* EXTRAIT CITÉ
Les fausses nouvelles voyagent plus vite sur Twitter que les vraies, selon une nouvelle étude. Un espoir est toutefois permis: les mensonges se transmettent de façon différente des vérités, ce qui devrait permettre la création d'un logiciel de détection automatique des fausses nouvelles.

VITESSE

Les fausses nouvelles voyagent six fois plus vite en moyenne que la vérité, selon l'analyse de 126 000 nouvelles distribuées sur Twitter entre 2006 et 2017. « L'avantage des mensonges par rapport à la vérité sur Twitter est encore plus grand pour les nouvelles politiques que pour les désastres naturels, la science ou les attentats terroristes », explique Soroush Vosoughi, informaticien au prestigieux Massachusetts Institute of Technology (MIT), qui est l'auteur principal de l'étude publiée vendredi dans la revue Science. « Le problème, c'est que les fausses nouvelles sont par définition souvent des nouveautés, des informations que les gens n'ont jamais vues, parce que ce sont des inventions. On pense souvent comme exemple de fausse nouvelle à l'histoire du lieu de naissance de Barack Obama, mais c'est l'exception qui confirme la règle. » La véracité des 126 000 nouvelles étudiées, qui avaient été vues par un total de trois millions de personnes sur Twitter, a été évaluée par six organismes indépendants de vérification (fack-checking). Cet avantage des fausses nouvelles se retrouve-t-il dans d'autres réseaux sociaux ? « Il faudrait le démontrer, mais je pense que oui, dit M. Vosoughi. Il n'y a aucune raison de penser que Twitter se comporte différemment sur ce point. »

* DONNÉES AFFICHÉES
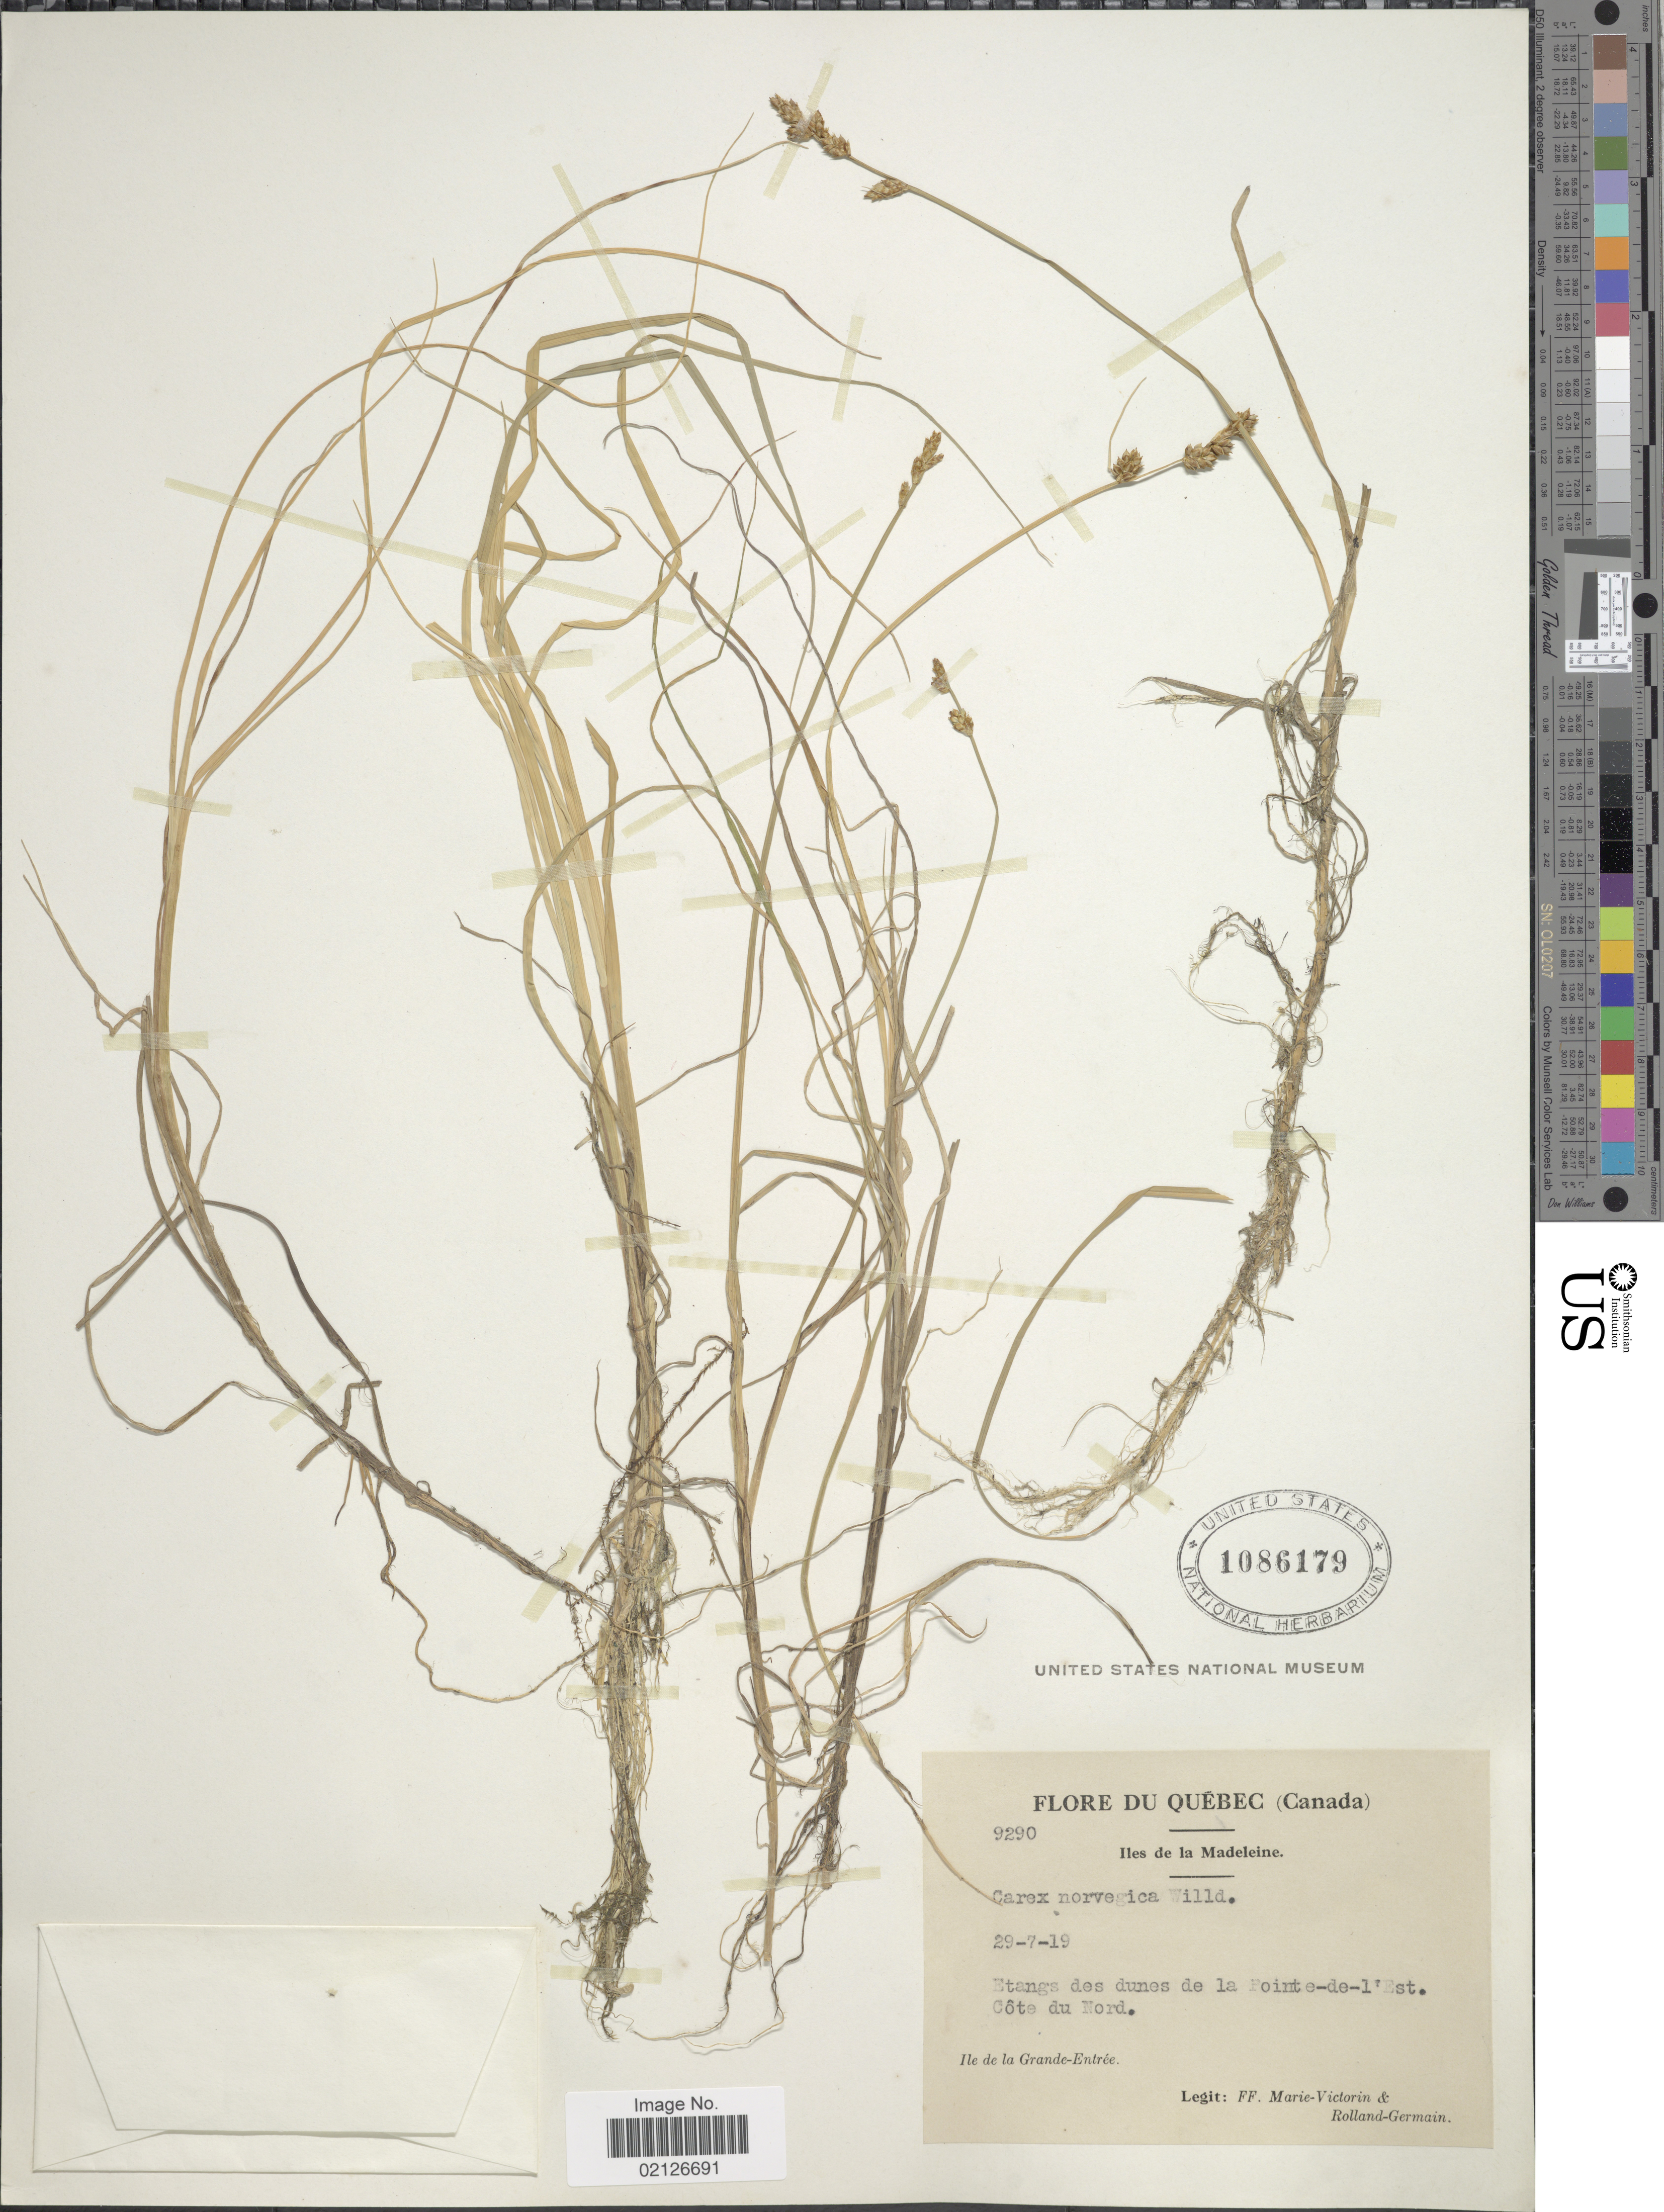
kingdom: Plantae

...

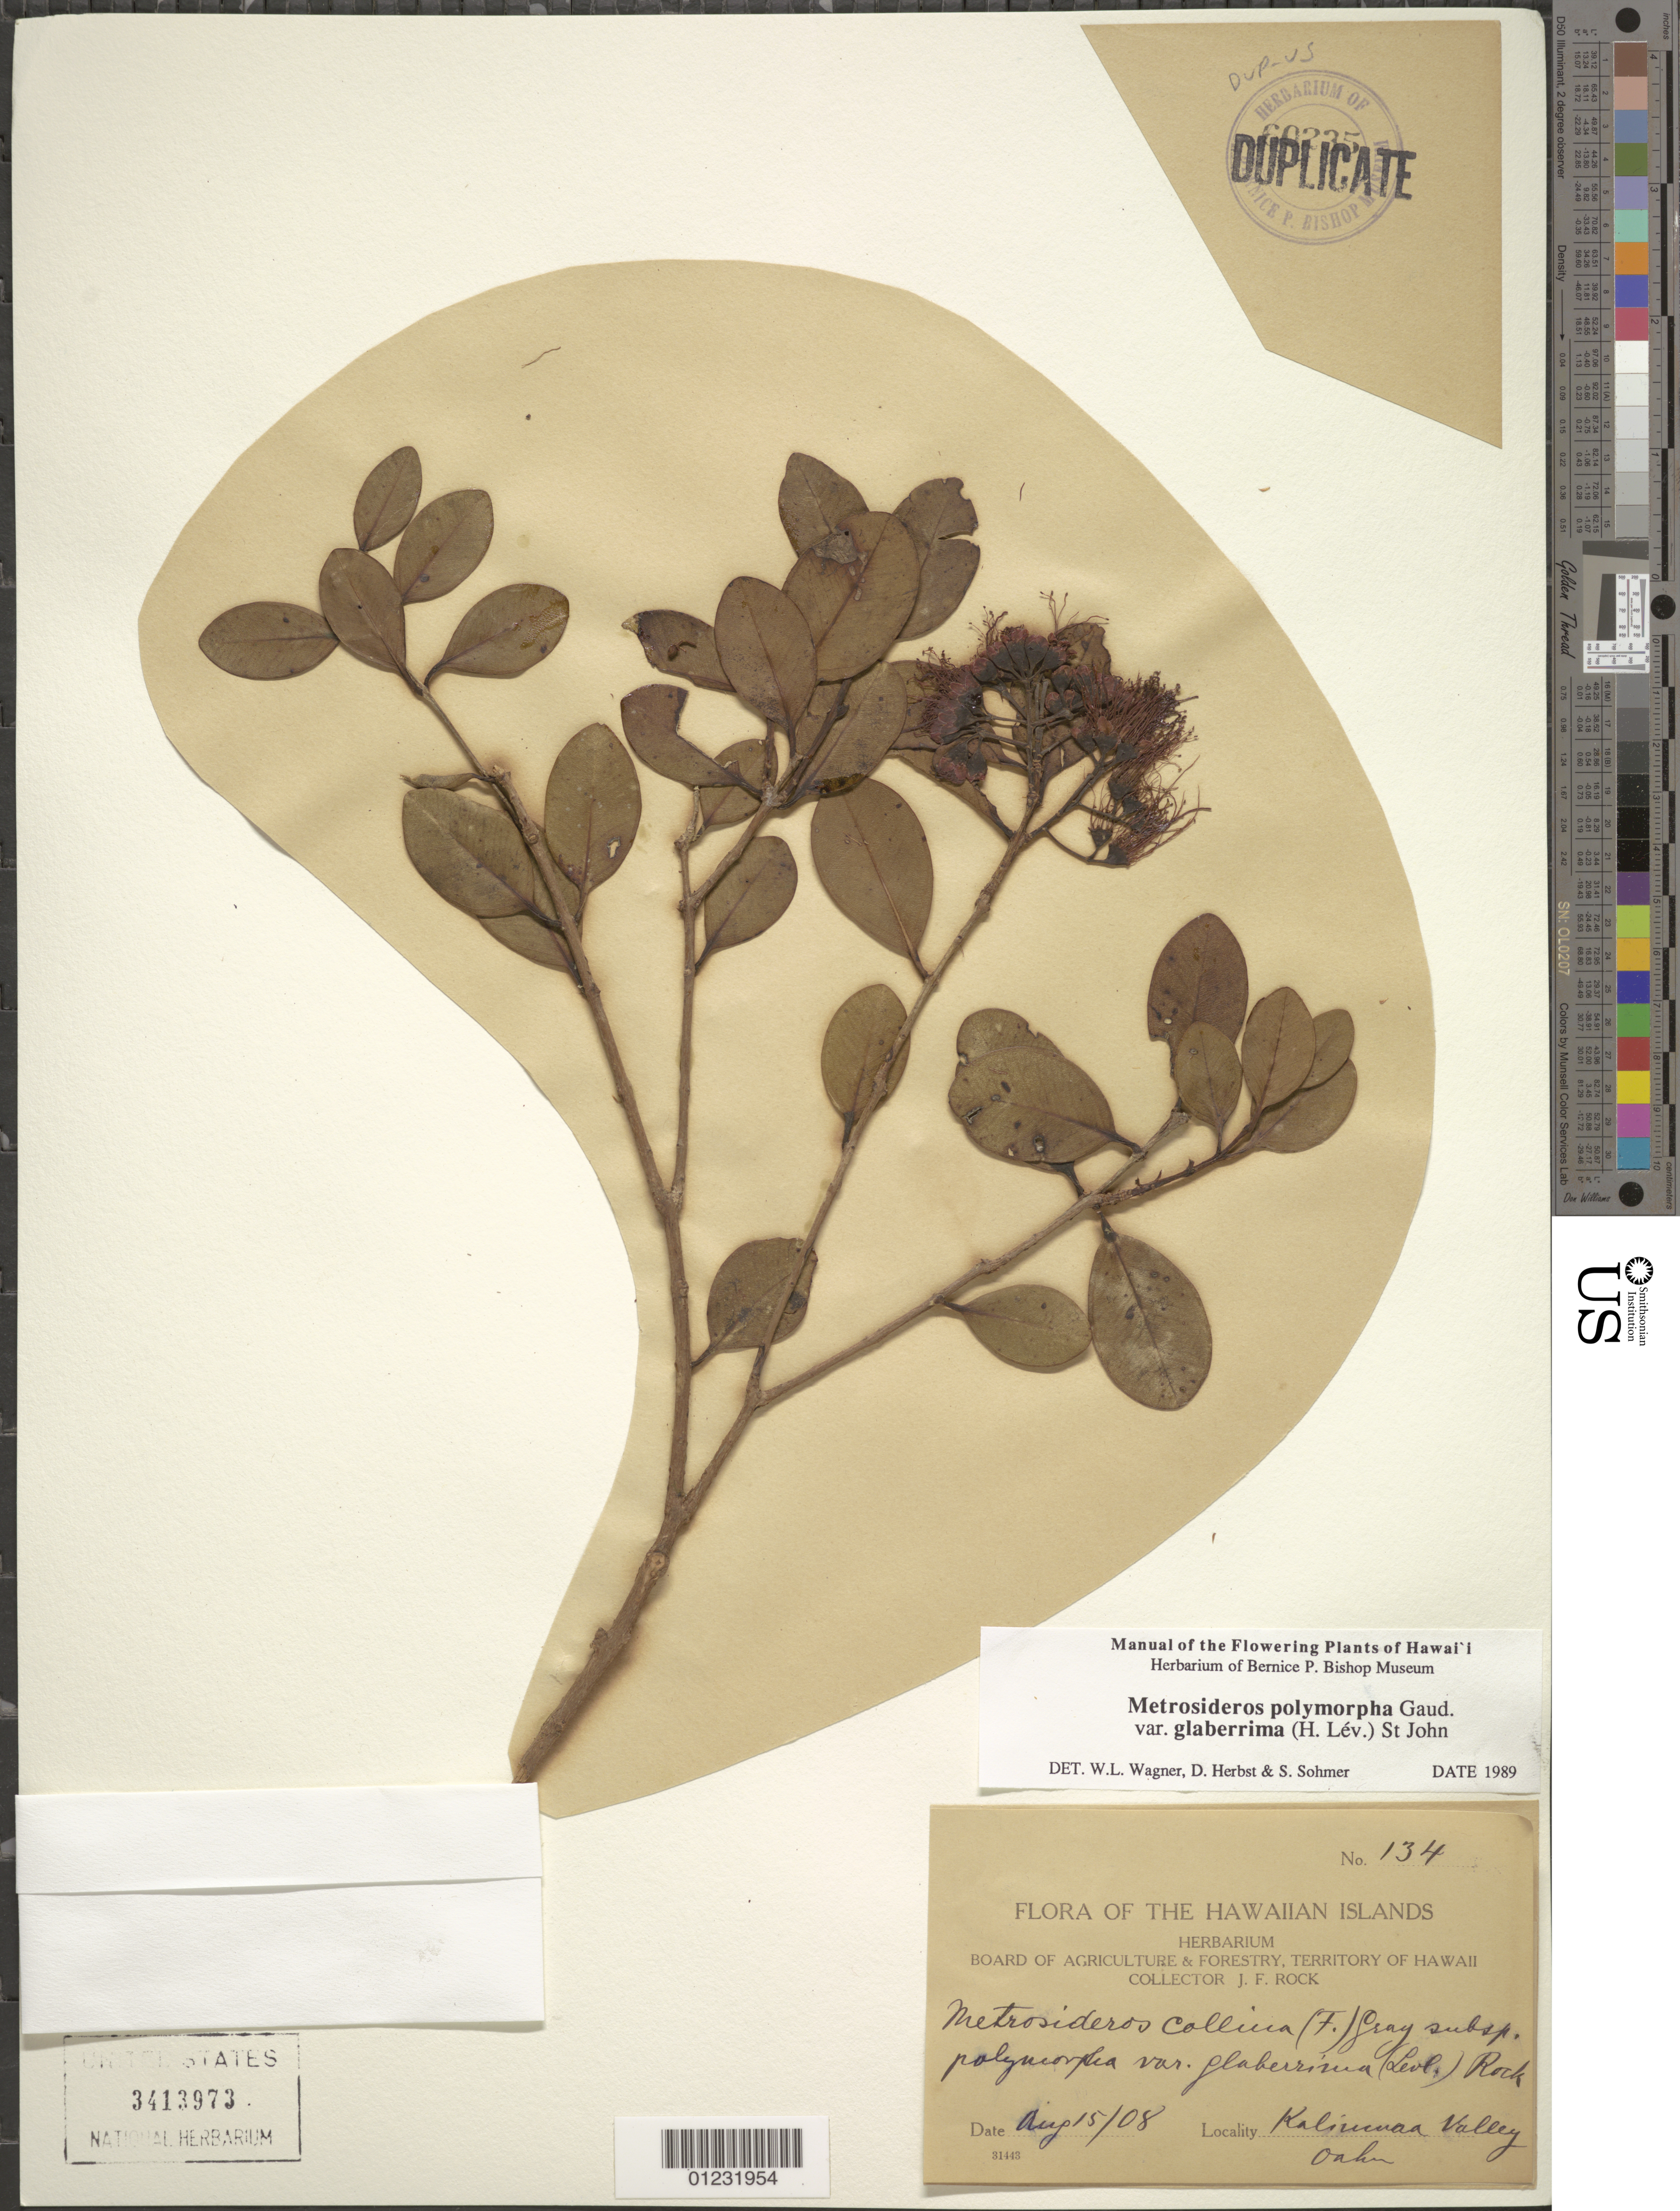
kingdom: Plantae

* CONSIGNES
Recopiez tel quel le passage de l'article sur les fausses nouvelles qui commence par « Les fausses nouvelles voyagent plus » et se poursuit jusqu'à « des fausses nouvelles. ».

* CORRIGÉ
Les fausses nouvelles voyagent plus vite sur Twitter que les vraies, selon une nouvelle étude. Un espoir est toutefois permis: les mensonges se transmettent de façon différente des vérités, ce qui devrait permettre la création d'un logiciel de détection automatique des fausses nouvelles.